*** Opening of TASK MATERIAL ***

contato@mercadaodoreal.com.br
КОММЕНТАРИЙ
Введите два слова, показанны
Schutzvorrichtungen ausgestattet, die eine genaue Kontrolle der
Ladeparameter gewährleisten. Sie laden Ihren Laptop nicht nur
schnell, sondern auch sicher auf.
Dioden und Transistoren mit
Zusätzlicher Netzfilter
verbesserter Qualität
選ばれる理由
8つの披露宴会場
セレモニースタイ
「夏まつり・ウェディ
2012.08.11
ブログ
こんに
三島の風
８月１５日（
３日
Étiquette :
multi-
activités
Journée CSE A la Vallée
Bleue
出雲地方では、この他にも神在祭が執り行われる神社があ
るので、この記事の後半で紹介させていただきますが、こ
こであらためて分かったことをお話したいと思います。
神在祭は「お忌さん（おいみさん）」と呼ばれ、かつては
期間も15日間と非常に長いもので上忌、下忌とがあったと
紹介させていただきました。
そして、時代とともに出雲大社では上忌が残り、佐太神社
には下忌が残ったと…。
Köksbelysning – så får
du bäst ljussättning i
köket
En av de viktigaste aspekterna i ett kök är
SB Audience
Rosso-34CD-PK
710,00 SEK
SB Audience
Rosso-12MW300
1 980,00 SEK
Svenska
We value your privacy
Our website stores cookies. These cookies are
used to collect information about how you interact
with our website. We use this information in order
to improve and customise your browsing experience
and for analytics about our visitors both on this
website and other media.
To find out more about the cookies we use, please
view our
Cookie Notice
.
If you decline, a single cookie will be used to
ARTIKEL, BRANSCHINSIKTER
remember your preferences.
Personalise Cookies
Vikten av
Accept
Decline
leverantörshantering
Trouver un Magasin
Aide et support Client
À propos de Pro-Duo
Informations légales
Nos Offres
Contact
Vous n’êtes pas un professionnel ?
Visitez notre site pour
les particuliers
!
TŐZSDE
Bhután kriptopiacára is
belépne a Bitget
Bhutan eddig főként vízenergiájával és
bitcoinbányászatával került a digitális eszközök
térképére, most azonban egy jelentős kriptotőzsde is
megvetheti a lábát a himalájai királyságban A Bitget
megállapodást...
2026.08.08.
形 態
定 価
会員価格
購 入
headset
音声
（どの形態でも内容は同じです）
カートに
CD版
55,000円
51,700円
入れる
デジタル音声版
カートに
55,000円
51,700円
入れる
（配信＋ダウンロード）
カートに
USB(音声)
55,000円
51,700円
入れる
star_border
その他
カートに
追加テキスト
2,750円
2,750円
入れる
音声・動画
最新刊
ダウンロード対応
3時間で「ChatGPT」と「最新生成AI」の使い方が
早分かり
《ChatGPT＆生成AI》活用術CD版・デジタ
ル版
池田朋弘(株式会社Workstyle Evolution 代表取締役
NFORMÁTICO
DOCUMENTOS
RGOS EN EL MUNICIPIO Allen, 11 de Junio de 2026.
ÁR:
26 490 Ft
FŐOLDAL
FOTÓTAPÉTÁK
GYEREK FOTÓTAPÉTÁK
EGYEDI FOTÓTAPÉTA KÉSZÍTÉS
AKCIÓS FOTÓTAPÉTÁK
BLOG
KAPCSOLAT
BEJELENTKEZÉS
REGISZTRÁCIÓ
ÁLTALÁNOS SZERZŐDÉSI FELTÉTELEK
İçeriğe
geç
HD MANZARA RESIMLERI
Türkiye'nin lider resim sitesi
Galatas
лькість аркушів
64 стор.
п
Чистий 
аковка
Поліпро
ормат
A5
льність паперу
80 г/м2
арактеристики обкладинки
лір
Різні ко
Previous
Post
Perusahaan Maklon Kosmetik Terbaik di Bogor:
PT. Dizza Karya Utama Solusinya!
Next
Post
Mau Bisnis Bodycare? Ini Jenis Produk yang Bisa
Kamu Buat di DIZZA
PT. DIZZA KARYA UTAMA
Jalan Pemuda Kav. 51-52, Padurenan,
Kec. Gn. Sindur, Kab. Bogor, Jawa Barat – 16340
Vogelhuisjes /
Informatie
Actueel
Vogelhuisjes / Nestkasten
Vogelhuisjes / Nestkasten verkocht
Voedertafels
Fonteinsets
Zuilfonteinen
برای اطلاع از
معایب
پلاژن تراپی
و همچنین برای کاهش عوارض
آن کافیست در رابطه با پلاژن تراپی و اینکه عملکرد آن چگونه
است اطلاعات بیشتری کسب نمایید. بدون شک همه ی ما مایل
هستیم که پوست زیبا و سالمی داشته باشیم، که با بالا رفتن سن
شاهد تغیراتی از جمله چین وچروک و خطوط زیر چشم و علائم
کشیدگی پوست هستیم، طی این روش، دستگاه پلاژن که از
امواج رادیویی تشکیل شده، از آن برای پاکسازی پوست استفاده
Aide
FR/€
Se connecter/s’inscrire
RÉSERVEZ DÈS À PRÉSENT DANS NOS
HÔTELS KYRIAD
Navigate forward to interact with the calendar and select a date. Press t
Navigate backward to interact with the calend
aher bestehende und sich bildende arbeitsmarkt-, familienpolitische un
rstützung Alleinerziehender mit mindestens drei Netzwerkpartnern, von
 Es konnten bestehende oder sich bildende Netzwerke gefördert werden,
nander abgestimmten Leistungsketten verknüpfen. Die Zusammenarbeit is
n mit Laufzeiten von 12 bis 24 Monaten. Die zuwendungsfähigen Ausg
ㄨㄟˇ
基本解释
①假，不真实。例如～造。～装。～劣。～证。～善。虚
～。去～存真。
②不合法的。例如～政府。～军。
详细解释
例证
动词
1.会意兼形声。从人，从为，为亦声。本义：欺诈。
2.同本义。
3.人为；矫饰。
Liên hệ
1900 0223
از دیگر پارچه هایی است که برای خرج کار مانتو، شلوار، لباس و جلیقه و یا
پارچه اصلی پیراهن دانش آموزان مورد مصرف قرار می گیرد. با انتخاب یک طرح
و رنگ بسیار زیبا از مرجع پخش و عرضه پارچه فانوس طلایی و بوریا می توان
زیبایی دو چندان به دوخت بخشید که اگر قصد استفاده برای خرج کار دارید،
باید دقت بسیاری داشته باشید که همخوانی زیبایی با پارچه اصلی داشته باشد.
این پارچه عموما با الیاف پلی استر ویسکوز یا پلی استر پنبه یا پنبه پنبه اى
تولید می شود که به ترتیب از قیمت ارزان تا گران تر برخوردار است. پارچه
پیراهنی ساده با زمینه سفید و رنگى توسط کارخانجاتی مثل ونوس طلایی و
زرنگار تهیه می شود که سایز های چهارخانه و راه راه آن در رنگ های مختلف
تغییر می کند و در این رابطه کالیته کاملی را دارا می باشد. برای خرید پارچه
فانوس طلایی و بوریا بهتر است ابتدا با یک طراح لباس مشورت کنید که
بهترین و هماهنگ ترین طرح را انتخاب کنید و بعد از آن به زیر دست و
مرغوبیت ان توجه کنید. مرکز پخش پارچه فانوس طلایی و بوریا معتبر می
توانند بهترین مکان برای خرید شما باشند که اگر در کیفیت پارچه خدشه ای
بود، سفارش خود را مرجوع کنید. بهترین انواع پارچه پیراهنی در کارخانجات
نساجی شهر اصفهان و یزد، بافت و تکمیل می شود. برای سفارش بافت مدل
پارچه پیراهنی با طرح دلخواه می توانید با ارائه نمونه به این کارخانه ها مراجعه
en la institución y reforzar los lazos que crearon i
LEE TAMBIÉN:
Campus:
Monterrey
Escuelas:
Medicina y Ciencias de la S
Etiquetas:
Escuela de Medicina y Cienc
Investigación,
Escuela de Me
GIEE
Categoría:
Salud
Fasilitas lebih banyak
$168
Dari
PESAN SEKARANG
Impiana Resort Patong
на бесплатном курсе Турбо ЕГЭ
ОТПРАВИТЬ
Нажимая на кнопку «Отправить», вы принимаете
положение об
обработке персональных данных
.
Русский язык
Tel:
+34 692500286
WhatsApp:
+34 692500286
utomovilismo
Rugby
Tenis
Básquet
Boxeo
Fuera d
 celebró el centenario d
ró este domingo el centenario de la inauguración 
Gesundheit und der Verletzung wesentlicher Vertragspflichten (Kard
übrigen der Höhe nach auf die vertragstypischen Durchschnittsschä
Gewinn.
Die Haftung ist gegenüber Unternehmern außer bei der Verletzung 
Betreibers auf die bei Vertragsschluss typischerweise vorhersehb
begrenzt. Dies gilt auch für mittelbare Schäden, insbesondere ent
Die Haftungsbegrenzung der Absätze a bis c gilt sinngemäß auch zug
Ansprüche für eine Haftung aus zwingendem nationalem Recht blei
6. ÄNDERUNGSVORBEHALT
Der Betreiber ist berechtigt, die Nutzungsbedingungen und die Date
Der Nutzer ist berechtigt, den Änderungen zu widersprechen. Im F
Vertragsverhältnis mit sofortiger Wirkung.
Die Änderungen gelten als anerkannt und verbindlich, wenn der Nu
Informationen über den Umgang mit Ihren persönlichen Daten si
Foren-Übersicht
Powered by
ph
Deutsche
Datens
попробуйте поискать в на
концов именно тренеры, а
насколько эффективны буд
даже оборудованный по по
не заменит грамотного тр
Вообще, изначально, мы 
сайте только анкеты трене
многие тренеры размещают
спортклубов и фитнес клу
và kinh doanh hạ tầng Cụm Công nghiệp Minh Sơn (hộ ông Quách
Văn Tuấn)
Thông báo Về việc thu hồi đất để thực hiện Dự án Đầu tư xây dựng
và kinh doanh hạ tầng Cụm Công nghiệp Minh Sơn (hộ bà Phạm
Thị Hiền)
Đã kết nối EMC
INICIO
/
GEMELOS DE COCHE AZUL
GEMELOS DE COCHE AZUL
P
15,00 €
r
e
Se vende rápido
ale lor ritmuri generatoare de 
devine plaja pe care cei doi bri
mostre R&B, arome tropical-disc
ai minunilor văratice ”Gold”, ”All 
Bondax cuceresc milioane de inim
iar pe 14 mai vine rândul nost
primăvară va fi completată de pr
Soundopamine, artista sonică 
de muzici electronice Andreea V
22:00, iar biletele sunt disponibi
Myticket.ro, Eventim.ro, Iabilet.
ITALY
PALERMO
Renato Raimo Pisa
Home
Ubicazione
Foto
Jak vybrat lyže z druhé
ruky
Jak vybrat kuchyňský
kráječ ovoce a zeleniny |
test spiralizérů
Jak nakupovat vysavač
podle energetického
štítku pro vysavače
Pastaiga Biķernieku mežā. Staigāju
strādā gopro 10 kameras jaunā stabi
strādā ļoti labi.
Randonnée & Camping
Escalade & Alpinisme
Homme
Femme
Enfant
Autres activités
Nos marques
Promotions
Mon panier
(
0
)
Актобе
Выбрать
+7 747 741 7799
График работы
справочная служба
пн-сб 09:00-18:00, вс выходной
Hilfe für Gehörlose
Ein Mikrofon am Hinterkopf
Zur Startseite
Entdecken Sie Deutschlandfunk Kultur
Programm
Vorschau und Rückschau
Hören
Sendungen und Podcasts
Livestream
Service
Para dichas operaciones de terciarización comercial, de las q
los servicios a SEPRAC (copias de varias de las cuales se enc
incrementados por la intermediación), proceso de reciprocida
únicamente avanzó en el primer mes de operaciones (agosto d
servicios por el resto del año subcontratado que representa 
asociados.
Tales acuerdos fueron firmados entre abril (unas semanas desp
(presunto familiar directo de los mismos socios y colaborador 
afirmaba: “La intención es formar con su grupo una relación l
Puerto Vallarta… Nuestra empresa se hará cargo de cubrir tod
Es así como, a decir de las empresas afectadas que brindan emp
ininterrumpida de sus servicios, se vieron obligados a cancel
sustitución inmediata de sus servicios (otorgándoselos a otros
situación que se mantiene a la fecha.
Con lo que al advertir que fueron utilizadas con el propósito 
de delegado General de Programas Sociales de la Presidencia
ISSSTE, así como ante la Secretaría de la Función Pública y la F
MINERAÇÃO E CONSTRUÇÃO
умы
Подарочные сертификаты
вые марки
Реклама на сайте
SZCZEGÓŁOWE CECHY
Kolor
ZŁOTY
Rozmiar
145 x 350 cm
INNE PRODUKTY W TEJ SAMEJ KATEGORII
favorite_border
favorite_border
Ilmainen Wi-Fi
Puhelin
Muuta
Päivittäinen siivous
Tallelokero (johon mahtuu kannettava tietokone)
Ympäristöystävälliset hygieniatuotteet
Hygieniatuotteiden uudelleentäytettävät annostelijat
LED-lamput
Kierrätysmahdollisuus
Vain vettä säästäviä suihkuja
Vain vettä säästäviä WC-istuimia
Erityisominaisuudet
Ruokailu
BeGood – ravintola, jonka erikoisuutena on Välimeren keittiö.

*** Close of TASK MATERIAL ***

§ **WHAT YOU WILL DO**
Scanning the data above, copy out every line where "زیبایی" is found.

§ **EXERCISE RESULT**
زیبایی دو چندان به دوخت بخشید که اگر قصد استفاده برای خرج کار دارید،
باید دقت بسیاری داشته باشید که همخوانی زیبایی با پارچه اصلی داشته باشد.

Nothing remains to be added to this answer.